━━━ Informazioni sulla fonte ━━━

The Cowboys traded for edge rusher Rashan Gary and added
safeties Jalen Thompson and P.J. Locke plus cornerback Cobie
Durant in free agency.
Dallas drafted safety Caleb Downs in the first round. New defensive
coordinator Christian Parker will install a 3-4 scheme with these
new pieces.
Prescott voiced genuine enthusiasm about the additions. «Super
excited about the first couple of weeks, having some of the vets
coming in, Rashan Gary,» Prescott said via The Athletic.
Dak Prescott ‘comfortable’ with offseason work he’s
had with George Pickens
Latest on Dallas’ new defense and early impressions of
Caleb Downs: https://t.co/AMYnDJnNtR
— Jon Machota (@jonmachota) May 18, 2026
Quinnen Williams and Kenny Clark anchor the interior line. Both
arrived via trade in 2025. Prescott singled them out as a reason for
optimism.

━━━
━━━ Informazioni sulla fonte ━━━

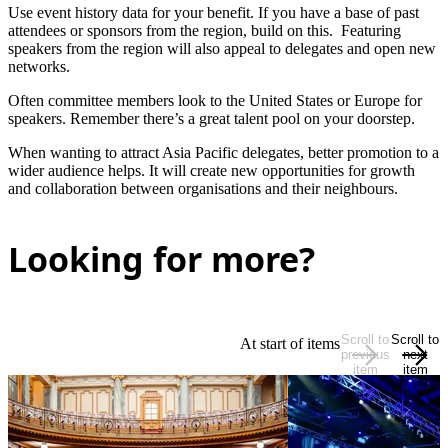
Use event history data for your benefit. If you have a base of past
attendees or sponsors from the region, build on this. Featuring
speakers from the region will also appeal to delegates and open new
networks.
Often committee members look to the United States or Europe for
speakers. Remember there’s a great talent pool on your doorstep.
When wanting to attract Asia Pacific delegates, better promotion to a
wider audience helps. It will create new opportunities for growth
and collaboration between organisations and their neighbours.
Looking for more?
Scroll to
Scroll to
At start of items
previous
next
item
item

━━━

Descrizione del problema
Puoi riscrivere le righe a partire da quella che contiene "The Cowboys traded" e terminando con quella che contiene "coming in, Rashan", sostituendo "enthusiasm" con "excitement" e lasciando tutto il resto invariato?

Soluzione
The Cowboys traded for edge rusher Rashan Gary and added
safeties Jalen Thompson and P.J. Locke plus cornerback Cobie
Durant in free agency.
Dallas drafted safety Caleb Downs in the first round. New defensive
coordinator Christian Parker will install a 3-4 scheme with these
new pieces.
Prescott voiced genuine excitement about the additions. «Super
excited about the first couple of weeks, having some of the vets
coming in, Rashan Gary,» Prescott said via The Athletic.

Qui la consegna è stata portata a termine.